----- Records to use -----

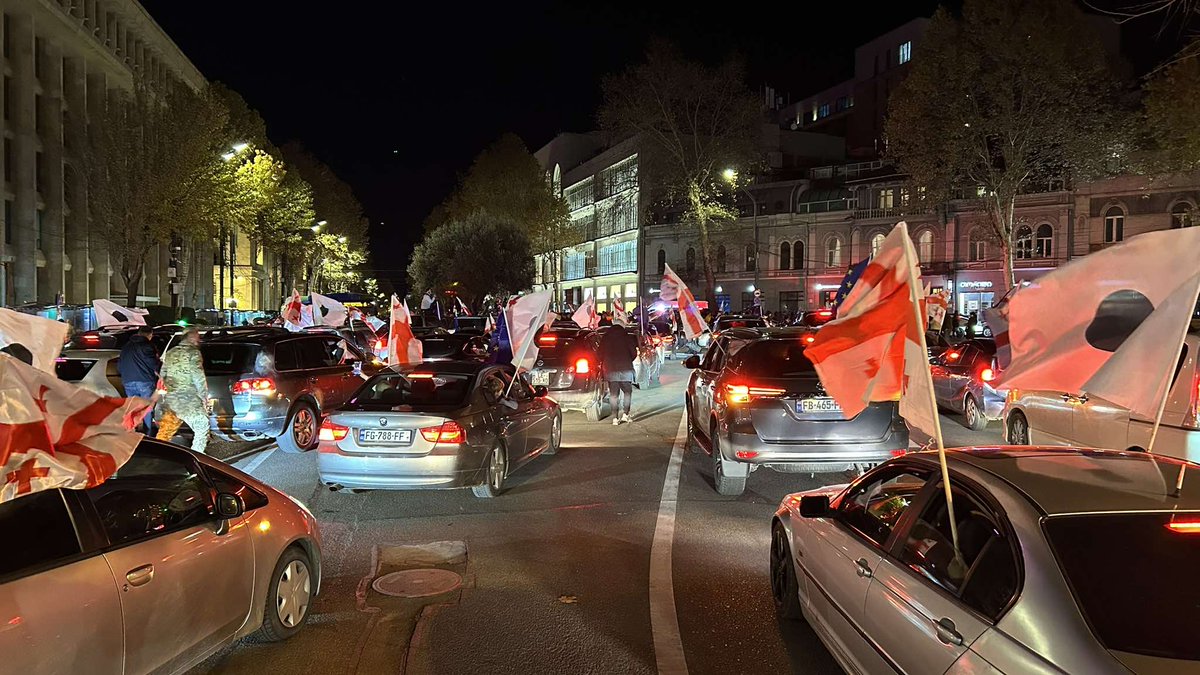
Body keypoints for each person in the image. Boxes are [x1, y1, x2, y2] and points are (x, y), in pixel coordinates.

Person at [156, 328, 211, 454]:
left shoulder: (171, 352)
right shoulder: (193, 353)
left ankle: (155, 454)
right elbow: (198, 376)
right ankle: (197, 457)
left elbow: (162, 373)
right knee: (202, 426)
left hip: (172, 399)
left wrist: (168, 389)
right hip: (189, 399)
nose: (198, 339)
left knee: (167, 429)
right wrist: (204, 397)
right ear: (190, 337)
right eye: (197, 336)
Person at [118, 325, 161, 434]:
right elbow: (153, 363)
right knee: (146, 408)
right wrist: (159, 373)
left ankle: (130, 431)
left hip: (128, 381)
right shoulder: (147, 345)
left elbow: (119, 365)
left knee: (132, 408)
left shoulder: (127, 346)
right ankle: (148, 434)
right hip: (144, 381)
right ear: (150, 335)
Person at [598, 316, 638, 425]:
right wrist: (628, 359)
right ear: (622, 325)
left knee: (613, 394)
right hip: (625, 368)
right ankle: (625, 414)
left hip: (610, 369)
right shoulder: (626, 336)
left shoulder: (605, 337)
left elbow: (599, 353)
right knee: (627, 392)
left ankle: (615, 417)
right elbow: (633, 353)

-----

An exact copy is needed of the closing lines of the entries above, counting from the one that contains "left shoulder: (605, 337)" and including it and the last.

- _Response to this exercise_:
left shoulder: (605, 337)
left elbow: (599, 353)
right knee: (627, 392)
left ankle: (615, 417)
right elbow: (633, 353)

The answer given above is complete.